Suppose I have two parabolas defined by the following equations

$\displaystyle f_1 = -x^2 + bx + c$ which has vertex $\displaystyle V_1 = (\frac{b}{2} , c + \frac{b^2}{4})$

$\displaystyle f_2 = x^2$ which has vertex $\displaystyle V_2 = (0,0)$

For some values $\displaystyle b, c$, these parabolas intersect as points $\displaystyle R, S$

The first question asks

(i) Determine all pairs $\displaystyle (b,c)$ for which the points $\displaystyle R, S$ exist and the points $\displaystyle V_1, V_2, R, S$ are distinct.
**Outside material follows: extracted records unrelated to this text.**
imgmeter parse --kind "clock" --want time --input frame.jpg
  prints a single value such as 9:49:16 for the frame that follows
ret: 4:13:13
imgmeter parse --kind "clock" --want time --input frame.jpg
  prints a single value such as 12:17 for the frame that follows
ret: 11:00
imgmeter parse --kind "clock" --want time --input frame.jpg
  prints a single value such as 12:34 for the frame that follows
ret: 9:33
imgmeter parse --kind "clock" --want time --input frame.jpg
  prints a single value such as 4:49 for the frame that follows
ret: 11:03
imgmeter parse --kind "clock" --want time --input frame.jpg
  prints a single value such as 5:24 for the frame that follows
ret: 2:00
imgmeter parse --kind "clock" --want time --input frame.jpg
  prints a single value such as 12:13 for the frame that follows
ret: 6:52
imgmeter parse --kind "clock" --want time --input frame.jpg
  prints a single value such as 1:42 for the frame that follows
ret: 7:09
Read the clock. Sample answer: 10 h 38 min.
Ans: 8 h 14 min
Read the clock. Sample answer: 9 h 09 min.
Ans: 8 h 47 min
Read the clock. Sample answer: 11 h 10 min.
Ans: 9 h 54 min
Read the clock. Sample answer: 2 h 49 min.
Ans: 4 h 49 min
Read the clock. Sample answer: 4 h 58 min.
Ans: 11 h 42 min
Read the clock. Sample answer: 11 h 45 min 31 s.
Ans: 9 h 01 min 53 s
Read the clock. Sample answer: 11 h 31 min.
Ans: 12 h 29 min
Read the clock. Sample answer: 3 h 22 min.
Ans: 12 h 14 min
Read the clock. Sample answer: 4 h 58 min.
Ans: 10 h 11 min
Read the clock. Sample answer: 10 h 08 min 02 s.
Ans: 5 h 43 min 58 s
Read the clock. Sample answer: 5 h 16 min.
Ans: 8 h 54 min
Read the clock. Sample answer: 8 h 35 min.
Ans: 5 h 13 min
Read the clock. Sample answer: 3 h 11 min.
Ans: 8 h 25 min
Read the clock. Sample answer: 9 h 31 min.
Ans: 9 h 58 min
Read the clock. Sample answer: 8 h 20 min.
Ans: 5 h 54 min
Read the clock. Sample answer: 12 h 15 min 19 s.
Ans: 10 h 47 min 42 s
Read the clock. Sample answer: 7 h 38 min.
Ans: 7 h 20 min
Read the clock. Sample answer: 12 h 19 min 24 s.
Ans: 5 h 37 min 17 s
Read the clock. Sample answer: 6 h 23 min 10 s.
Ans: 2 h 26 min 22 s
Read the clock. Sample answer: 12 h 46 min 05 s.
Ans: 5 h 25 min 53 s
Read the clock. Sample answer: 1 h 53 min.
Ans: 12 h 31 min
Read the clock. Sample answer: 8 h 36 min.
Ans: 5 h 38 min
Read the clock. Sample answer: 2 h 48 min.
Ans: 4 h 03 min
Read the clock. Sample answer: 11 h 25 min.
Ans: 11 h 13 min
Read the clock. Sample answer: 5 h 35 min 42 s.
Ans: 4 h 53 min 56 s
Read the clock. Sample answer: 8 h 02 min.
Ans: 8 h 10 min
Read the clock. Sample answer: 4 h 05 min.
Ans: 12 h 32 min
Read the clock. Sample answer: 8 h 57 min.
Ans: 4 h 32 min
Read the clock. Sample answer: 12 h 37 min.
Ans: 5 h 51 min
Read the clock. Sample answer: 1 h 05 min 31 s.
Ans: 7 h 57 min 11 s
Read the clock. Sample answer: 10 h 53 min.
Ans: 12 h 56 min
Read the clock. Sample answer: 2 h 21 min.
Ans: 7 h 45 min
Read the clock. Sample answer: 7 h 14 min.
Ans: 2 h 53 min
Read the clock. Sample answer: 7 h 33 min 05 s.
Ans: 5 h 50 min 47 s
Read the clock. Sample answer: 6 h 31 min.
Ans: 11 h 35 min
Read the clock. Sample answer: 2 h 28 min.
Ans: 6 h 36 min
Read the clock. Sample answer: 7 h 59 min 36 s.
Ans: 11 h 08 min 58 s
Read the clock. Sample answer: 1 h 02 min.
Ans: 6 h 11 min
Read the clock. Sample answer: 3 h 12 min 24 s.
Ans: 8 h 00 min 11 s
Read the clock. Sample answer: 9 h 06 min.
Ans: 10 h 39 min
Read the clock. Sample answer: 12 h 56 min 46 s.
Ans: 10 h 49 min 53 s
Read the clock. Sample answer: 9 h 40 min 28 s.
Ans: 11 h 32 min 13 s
Setting $\displaystyle f_1 = f_2$ results in $\displaystyle 2x^2- bx - c = 0$, and two distinct solutions x exist when the discriminant of the quadratic is greater than 0.

Thus, it's all pairs $\displaystyle (b,c)$ such that $\displaystyle D = b^2 + 8c > 0$

(ii) Determine all pairs $\displaystyle (b,c)$ for which the points R and S exist, the points $\displaystyle V_1,V_2,R,S$ are distinct, and quadrilateral $\displaystyle V_1RV_2S$ is a rectangle.

This is where I'm a bit stumped. I think I would still have a range of solutions as (i) and that I would use some of these properties of rectangles.

* Opposite sides have equal slope

* Adjacent sides have negative reciprocal slope

* The intersection of diagonals occurs at the midpoint.